◆ **ARTICLE**:
• • • •

'Climate change is so important, we have to examine use of nuclear'

May 12, 2005 - Independent-London
Author(s): Michael Mccarthy

 

Sitting in his third-floor office in the new Department for Productivity, Energy and Industry in London's Victoria Street (the Department of Trade and Industry until last weekend), the Government's Chief Scientist spoke at length of his concerns about climate change, nuclear power, and in particular what he terms the energy gap.

 

Sir David King means what will happen to Britain's fight against global warming as, over the next 15 years or so, 11 out of Britain's current 12 nuclear power stations, which do not emit carbon dioxide, the main greenhouse gas, come to the end of their working lives.

 

As they are shut down, the proportion of Britain's electricity produced by nuclear " and thus CO2-free " will drop from around a quarter now, to around four per cent by 2020.

 

Can renewable energy systems, such as wind, wave and solar power, currently providing three per cent of Britain's electricity, provide enough CO2- free power in the meantime to fill the gap and enable the UK to meet its demanding climate-change targets? For if they cannot, Sir David says, a new generation of atomic power stations may be necessary.

• • • •

◆ **EXTRACTED RECORDS**:

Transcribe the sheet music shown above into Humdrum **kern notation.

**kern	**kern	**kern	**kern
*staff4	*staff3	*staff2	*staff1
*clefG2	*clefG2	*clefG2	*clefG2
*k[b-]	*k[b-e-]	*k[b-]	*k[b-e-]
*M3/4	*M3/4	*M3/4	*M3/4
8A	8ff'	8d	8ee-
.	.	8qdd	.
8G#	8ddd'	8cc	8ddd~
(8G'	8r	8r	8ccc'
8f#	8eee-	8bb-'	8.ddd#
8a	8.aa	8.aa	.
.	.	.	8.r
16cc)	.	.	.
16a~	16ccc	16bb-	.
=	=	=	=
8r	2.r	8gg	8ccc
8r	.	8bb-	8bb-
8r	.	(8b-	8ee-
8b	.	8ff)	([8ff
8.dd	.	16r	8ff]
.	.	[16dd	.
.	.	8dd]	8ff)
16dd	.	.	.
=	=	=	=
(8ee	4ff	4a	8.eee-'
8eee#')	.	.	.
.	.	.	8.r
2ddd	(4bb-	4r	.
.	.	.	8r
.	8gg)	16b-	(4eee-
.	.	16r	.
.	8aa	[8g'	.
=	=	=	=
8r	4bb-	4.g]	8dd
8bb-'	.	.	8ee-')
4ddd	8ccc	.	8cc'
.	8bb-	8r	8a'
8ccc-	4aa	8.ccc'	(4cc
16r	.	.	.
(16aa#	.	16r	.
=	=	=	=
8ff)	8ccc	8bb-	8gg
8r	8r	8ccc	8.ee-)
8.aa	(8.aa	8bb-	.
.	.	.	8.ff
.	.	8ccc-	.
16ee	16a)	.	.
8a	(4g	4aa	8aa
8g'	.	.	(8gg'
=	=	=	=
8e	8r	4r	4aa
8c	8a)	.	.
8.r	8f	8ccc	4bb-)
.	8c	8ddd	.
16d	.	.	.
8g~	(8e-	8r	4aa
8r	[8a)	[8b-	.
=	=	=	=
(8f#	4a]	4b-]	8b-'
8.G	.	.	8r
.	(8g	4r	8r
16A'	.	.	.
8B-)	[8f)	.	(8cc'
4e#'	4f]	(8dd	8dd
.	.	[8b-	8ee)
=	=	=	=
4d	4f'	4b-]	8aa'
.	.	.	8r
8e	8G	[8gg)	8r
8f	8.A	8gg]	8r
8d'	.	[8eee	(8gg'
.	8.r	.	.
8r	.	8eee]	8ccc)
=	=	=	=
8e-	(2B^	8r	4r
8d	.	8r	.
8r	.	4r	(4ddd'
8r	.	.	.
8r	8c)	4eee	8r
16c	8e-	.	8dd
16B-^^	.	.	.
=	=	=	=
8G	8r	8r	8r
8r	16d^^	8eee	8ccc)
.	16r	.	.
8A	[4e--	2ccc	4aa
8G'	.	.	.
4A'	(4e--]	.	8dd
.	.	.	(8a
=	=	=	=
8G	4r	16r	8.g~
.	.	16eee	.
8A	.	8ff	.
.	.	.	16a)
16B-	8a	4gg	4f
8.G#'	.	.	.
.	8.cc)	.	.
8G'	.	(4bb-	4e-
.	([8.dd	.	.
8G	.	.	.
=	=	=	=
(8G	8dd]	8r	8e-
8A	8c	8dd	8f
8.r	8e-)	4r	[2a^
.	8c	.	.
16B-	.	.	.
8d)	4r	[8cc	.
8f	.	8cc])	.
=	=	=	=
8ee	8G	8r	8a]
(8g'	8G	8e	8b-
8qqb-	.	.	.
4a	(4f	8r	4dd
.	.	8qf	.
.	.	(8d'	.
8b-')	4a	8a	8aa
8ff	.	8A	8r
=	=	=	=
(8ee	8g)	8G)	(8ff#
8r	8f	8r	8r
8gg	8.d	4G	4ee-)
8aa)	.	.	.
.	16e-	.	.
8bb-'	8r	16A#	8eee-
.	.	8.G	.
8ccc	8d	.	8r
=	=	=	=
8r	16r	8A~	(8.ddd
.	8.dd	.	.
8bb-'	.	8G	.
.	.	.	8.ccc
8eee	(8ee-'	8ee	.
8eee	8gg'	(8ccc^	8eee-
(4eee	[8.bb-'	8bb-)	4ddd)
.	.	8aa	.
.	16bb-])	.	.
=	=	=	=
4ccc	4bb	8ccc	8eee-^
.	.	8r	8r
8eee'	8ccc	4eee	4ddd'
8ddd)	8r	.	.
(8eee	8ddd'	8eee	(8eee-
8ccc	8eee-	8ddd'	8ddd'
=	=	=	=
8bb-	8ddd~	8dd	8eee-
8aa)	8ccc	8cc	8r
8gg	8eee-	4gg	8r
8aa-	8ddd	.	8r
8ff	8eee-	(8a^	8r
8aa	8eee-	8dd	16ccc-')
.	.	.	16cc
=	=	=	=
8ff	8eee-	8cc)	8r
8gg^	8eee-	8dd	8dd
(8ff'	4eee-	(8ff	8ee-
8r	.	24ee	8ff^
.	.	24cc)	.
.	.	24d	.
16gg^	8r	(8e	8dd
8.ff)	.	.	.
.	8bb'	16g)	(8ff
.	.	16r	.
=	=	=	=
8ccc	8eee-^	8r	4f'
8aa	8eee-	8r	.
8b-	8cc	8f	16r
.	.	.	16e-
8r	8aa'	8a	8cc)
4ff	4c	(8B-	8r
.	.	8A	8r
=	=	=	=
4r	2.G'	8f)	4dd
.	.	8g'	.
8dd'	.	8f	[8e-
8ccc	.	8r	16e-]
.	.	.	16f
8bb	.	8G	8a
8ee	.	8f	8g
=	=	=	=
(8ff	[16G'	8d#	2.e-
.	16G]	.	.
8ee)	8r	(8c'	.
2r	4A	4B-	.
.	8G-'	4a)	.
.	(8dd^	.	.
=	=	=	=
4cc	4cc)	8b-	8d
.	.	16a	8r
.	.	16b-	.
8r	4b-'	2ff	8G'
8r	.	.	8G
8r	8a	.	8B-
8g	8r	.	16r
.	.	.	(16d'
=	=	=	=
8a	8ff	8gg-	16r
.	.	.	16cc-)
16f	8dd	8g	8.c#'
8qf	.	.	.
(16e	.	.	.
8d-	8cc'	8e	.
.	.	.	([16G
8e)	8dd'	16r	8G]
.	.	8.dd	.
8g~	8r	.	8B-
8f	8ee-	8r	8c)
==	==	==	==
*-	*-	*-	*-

• • • •

◆ **REQUIRED ACTIONS**:
a: Summarize the article on nuclear power and climate change in two sentences.
b: How many lines of the records contain the string "kern"? Give only the number.
The records are unrelated to the article on nuclear power and climate change.

◆ **PROBLEM SOLUTIONS**:
a: Sir David King, the Government's Chief Scientist, is concerned about an energy gap: over roughly the next 15 years, 11 of Britain's 12 nuclear power stations, which emit no carbon dioxide, will close, cutting nuclear's share of electricity from around a quarter to around four percent by 2020. He says that if renewable sources such as wind, wave and solar power, which now supply three percent of Britain's electricity, cannot fill that gap, a new generation of atomic power stations may be necessary.

b: 2